By Will Pearson
[Editor’s Note: Although the blog has been mostly writing for entertainment value lately, I still work in the field and enjoy hearing various theories about user interface. Will is one of the most well studied in this field and one of its most insightful thinkers.]
I’ve recently found some time to continue with my work on simulating human visual attention using audition. This involves using multimodal user interface
techniques to simulate or provide the characteristics of a particular human behaviour, which in this case is visual attention. Working on simulating behaviour
has caused me to think about how the approach of providing accessibility by simulating behaviour differs from the current approach of treating accessibility
as a synonym for application compatibility.
The main problem with taking the approach of treating accessibility as a synonym for app compat is that it turns accessibility into an infinite set of problems
with no end in sight. Software developers are continuously producing new software products or modifying existing ones, and these have to be made to work
with assistive technology or vice versa. So, accessibility becomes a continual problem and the only beneficiaries of this are members of the accessibility
industry as they are guaranteed a continual revenue stream.
Providing accessibility by synthesising human behaviour has a significant advantage over the current approach of app compat. Humans have a limited set
of behaviours that need to be synthesised, and this means that accessibility can be viewed as a finite set of problems. Having a finite set means that
we can view accessibility as something that has an end point rather than something that is continuous. If we can find ways to synthesise all of the behaviours
that a particular disability affects then we would find ourselves in a situation where everything was automatically accessible to people with that particular
disability. Simply put, providing accessibility by synthesising behaviour makes complete accessibility an achievable goal rather than one we can never
achieve because to solve it requires that we solve a problem set of infinite size.

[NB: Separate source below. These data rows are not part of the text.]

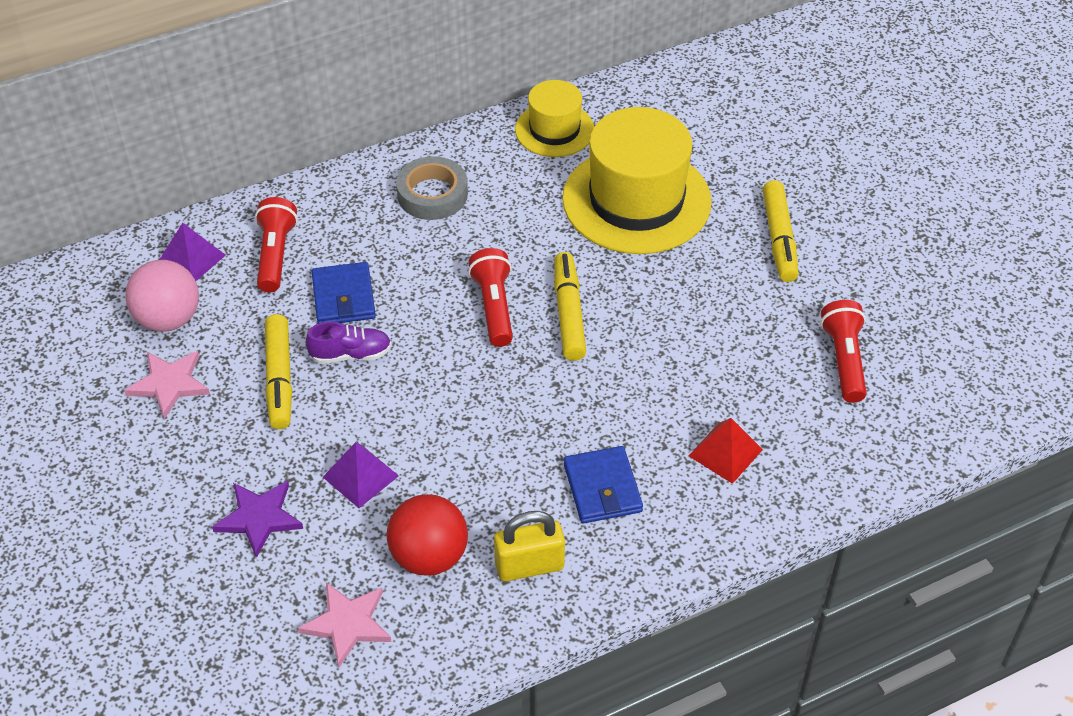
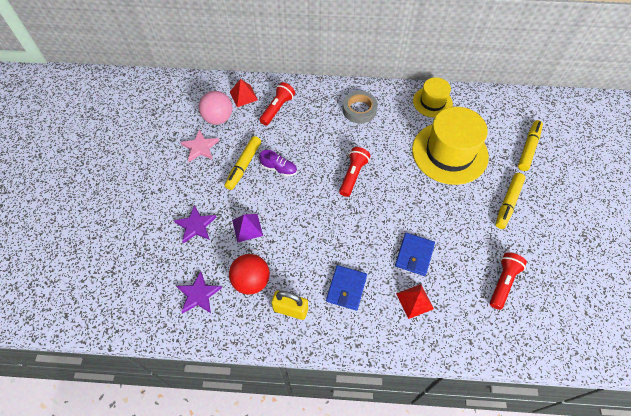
camera: 30 degrees right, 10 degrees up
(191, 259) = (243, 96): purple pyramid -> red pyramid
(343, 297) = (292, 141): blue wallet -> blue wallet (414, 255)
(347, 624) = (198, 294): pink star -> purple star
(568, 313) = (384, 194): yellow marker -> yellow marker (528, 148)

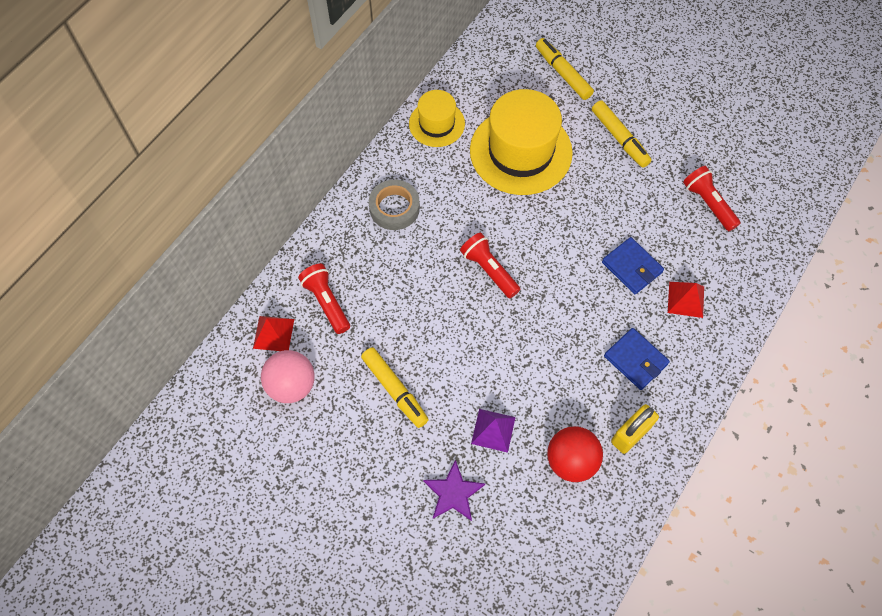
camera: 60 degrees left, 5 degrees up
(198, 294) = (556, 532): purple star -> none
(200, 147) = (328, 432): pink star -> none
(279, 168) = (426, 349): purple shoe -> none

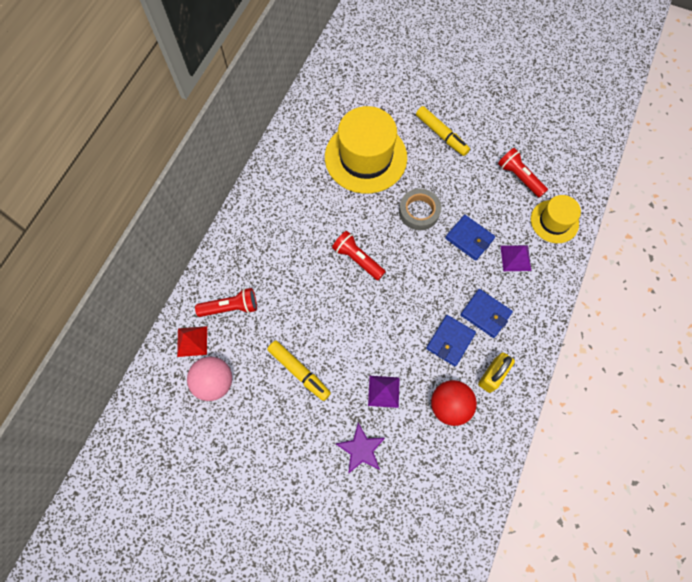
camera: 10 degrees left, 5 degrees up
(326, 302) = (231, 307): red flashlight -> red flashlight turned 120 degrees clockwise
(394, 208) = (272, 220): grey tape -> grey tape (419, 212)
(436, 124) = (294, 144): yellow hat -> yellow hat (554, 221)
(563, 73) = (388, 88): yellow marker -> none
(585, 385) = (450, 341): none -> blue wallet
(686, 299) = (515, 258): red pyramid -> purple pyramid

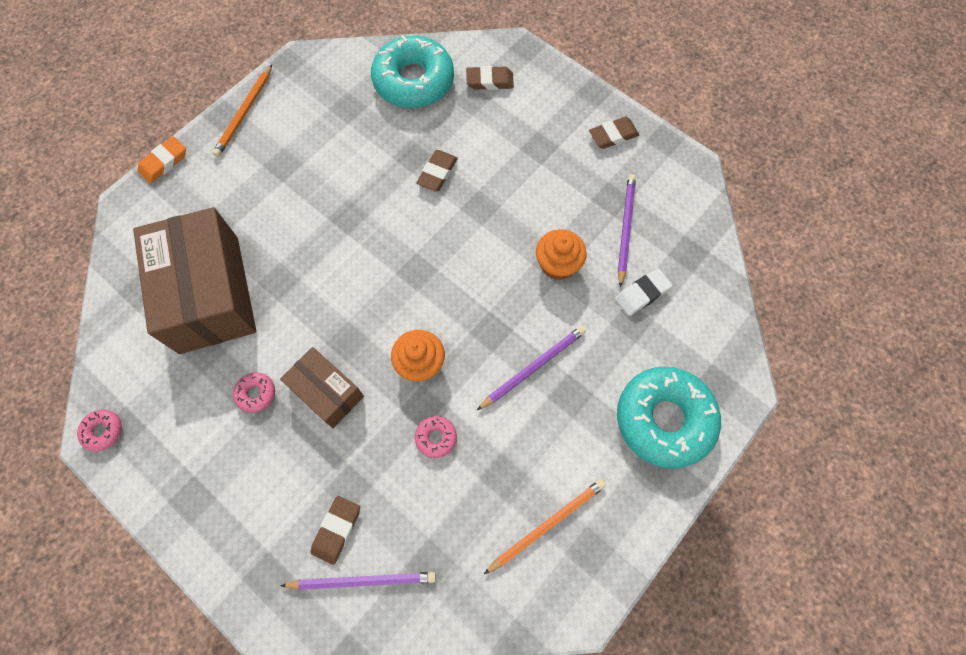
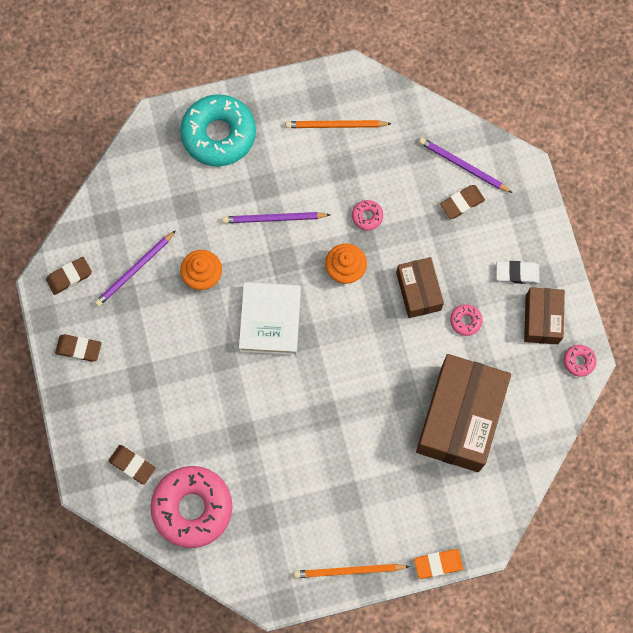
camera: 145 degrees left, 5 degrees up
(168, 451) = (542, 319): none -> brown box
(244, 113) = (348, 571): orange pencil -> orange pencil turned 150 degrees counterclockwise
(413, 81) = (192, 508): turquoise donut -> pink donut
(437, 173) = (234, 407): brown eraser -> brown eraser (69, 276)
(461, 266) = (270, 320): none -> white book
(642, 294) = (163, 218): white eraser -> white eraser (517, 273)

Unfortunately, when talking about computer based accessibility we do need to retain the idea of app compat in one instance. Assistive technology generally
acts as a translator that participates in the process of communication by translating between different types of sensory stimuli and or different lexicons
and sets of perceptual symbols. Communication involves passing messages between different parties. In the case of computer based assistive technology
the only party that the assistive technology really needs to communicate with is the operating system, and so the notion of app compat between assistive
technology and operating system will need to remain even if the view of accessibility changed so that accessibility was provided by synthesising behaviour;
however, if accessibility became a synonym for synthesising behaviour then we could eliminate app compat everywhere else.